→ **TASK BRIEF**: Without the pictures, write out all the lines below exactly as they appear.

+---+

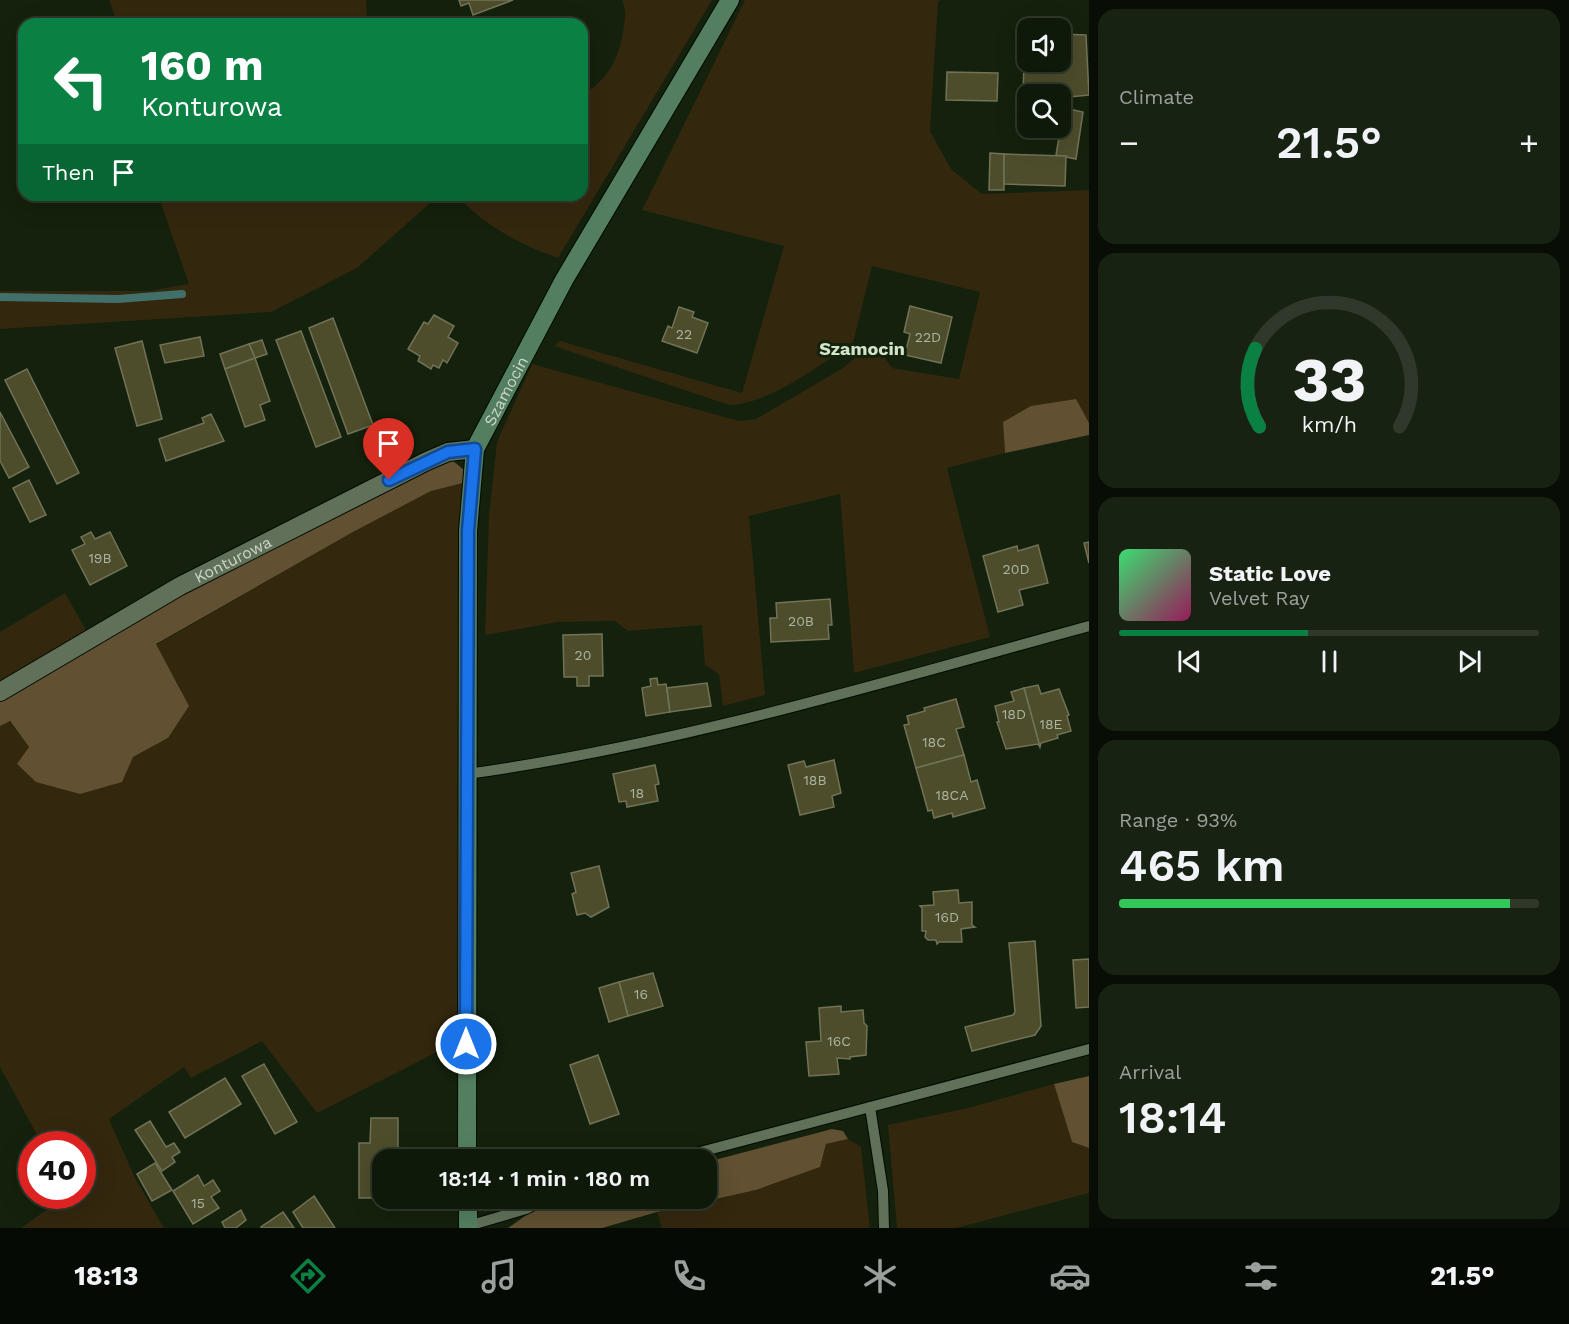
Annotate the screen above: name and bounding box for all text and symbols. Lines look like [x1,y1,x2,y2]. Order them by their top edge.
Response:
map controls [1017,18,1071,138]
button: sound [1017,18,1071,72]
text: 160 m [141,41,264,90]
icon: left [42,42,120,120]
button: search [1017,84,1071,138]
text: Climate [1119,85,1194,109]
text: Konturowa [141,91,282,123]
text: 21.5° [1276,116,1382,169]
text: − [1119,123,1139,162]
text: + [1519,123,1539,162]
icon: arrive [107,156,140,189]
text: Then [42,160,95,185]
house number: 22 [676,326,692,342]
house number: 22D [915,329,941,345]
district label: Szamocin [819,338,905,359]
text: 33 [1292,343,1366,416]
street label: Szamocin [480,353,532,429]
text: km/h [1301,413,1357,438]
pin [363,418,414,480]
icon: arrive [372,427,405,460]
street label: Konturowa [191,532,274,587]
house number: 19B [88,550,112,566]
house number: 20D [1003,561,1029,577]
text: Static Love [1209,561,1331,586]
text: Velvet Ray [1209,586,1310,610]
house number: 20B [788,613,814,629]
icon: previous [1173,645,1206,678]
icon: pause [1313,645,1346,678]
icon: next [1453,645,1486,678]
house number: 20 [575,647,591,663]
house number: 18D [1002,706,1026,722]
house number: 18E [1039,716,1063,732]
house number: 18C [922,734,946,750]
house number: 18B [803,772,827,788]
house number: 18 [630,785,644,801]
house number: 18CA [936,787,968,803]
text: Range · 93% [1119,808,1237,832]
text: 465 km [1119,839,1285,892]
house number: 16D [935,909,959,925]
house number: 16 [634,986,648,1002]
position arrow [434,1012,498,1076]
house number: 16C [827,1033,851,1049]
text: Arrival [1119,1060,1181,1084]
text: 18:14 [1119,1091,1226,1144]
speed limit sign: 40 [18,1131,96,1209]
text: 18:14 · 1 min · 180 m [439,1166,650,1191]
house number: 15 [191,1195,205,1211]
icon: directions [287,1255,329,1297]
icon: music [478,1255,520,1297]
icon: phone [668,1255,710,1297]
icon: climate [859,1255,901,1297]
icon: car [1049,1255,1091,1297]
icon: filters [1240,1255,1282,1297]
text: 18:13 [74,1260,139,1292]
text: 21.5° [1430,1260,1495,1292]

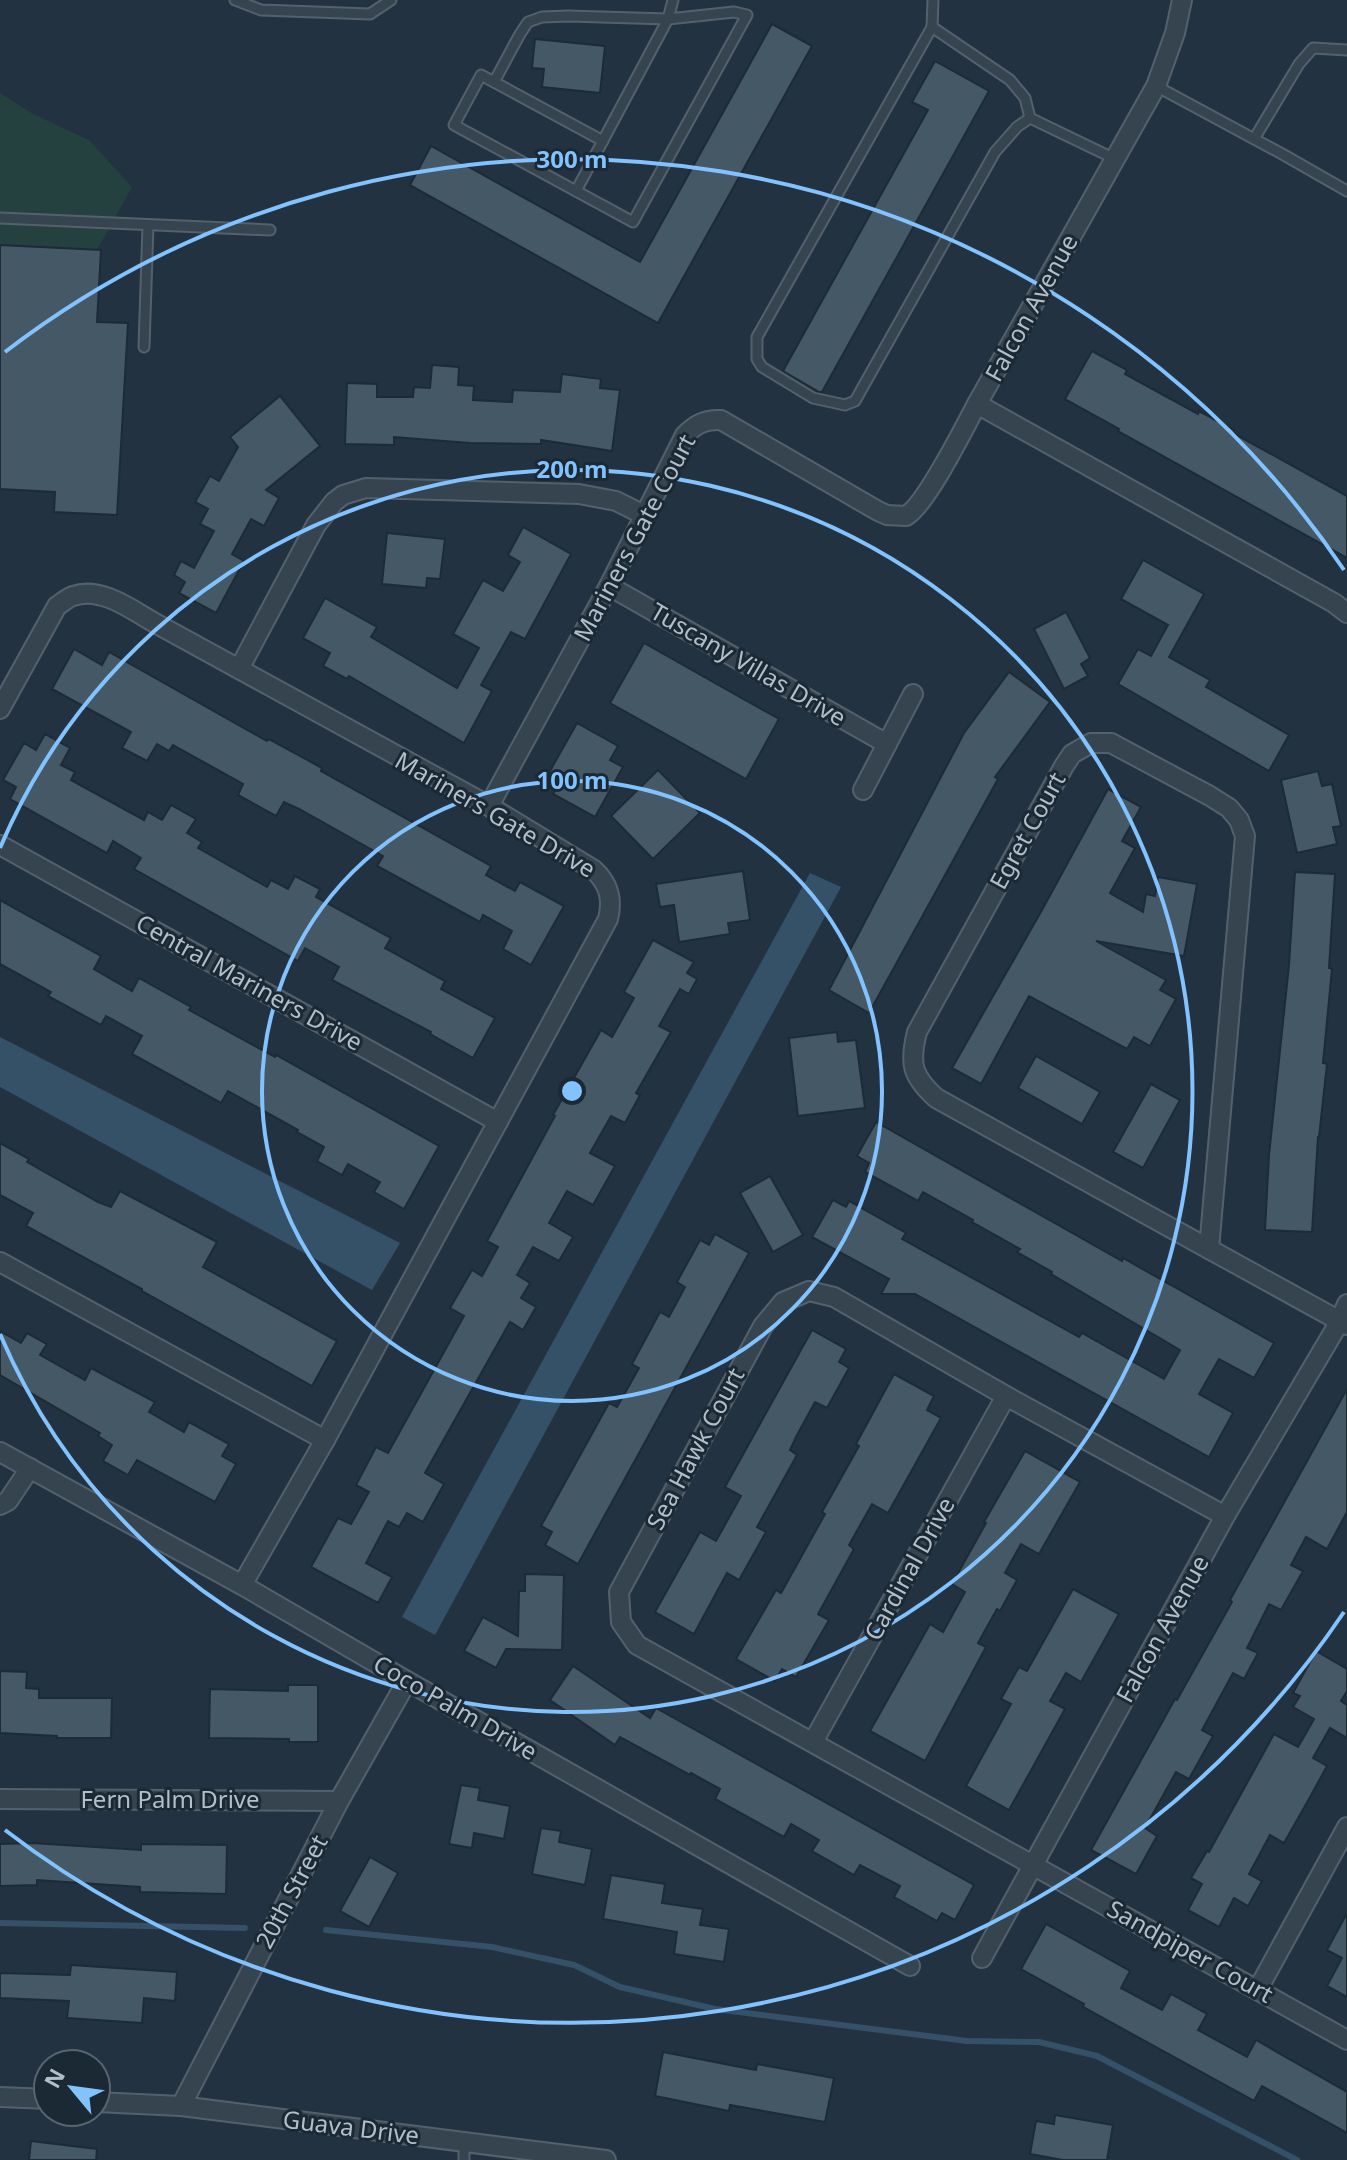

+---+

→ **WRITTEN REPLY**:
Annotate the screen above: name and bounding box for all text and symbols. Lines look like [x1,y1,x2,y2]. Order them by their top edge.
Response:
map controls [1017,18,1071,138]
button: sound [1017,18,1071,72]
text: 160 m [141,41,264,90]
icon: left [42,42,120,120]
button: search [1017,84,1071,138]
text: Climate [1119,85,1194,109]
text: Konturowa [141,91,282,123]
text: 21.5° [1276,116,1382,169]
text: − [1119,123,1139,162]
text: + [1519,123,1539,162]
icon: arrive [107,156,140,189]
text: Then [42,160,95,185]
house number: 22 [676,326,692,342]
house number: 22D [915,329,941,345]
district label: Szamocin [819,338,905,359]
text: 33 [1292,343,1366,416]
street label: Szamocin [480,353,532,429]
text: km/h [1301,413,1357,438]
pin [363,418,414,480]
icon: arrive [372,427,405,460]
street label: Konturowa [191,532,274,587]
house number: 19B [88,550,112,566]
house number: 20D [1003,561,1029,577]
text: Static Love [1209,561,1331,586]
text: Velvet Ray [1209,586,1310,610]
house number: 20B [788,613,814,629]
icon: previous [1173,645,1206,678]
icon: pause [1313,645,1346,678]
icon: next [1453,645,1486,678]
house number: 20 [575,647,591,663]
house number: 18D [1002,706,1026,722]
house number: 18E [1039,716,1063,732]
house number: 18C [922,734,946,750]
house number: 18B [803,772,827,788]
house number: 18 [630,785,644,801]
house number: 18CA [936,787,968,803]
text: Range · 93% [1119,808,1237,832]
text: 465 km [1119,839,1285,892]
house number: 16D [935,909,959,925]
house number: 16 [634,986,648,1002]
position arrow [434,1012,498,1076]
house number: 16C [827,1033,851,1049]
text: Arrival [1119,1060,1181,1084]
text: 18:14 [1119,1091,1226,1144]
speed limit sign: 40 [18,1131,96,1209]
text: 18:14 · 1 min · 180 m [439,1166,650,1191]
house number: 15 [191,1195,205,1211]
icon: directions [287,1255,329,1297]
icon: music [478,1255,520,1297]
icon: phone [668,1255,710,1297]
icon: climate [859,1255,901,1297]
icon: car [1049,1255,1091,1297]
icon: filters [1240,1255,1282,1297]
text: 18:13 [74,1260,139,1292]
text: 21.5° [1430,1260,1495,1292]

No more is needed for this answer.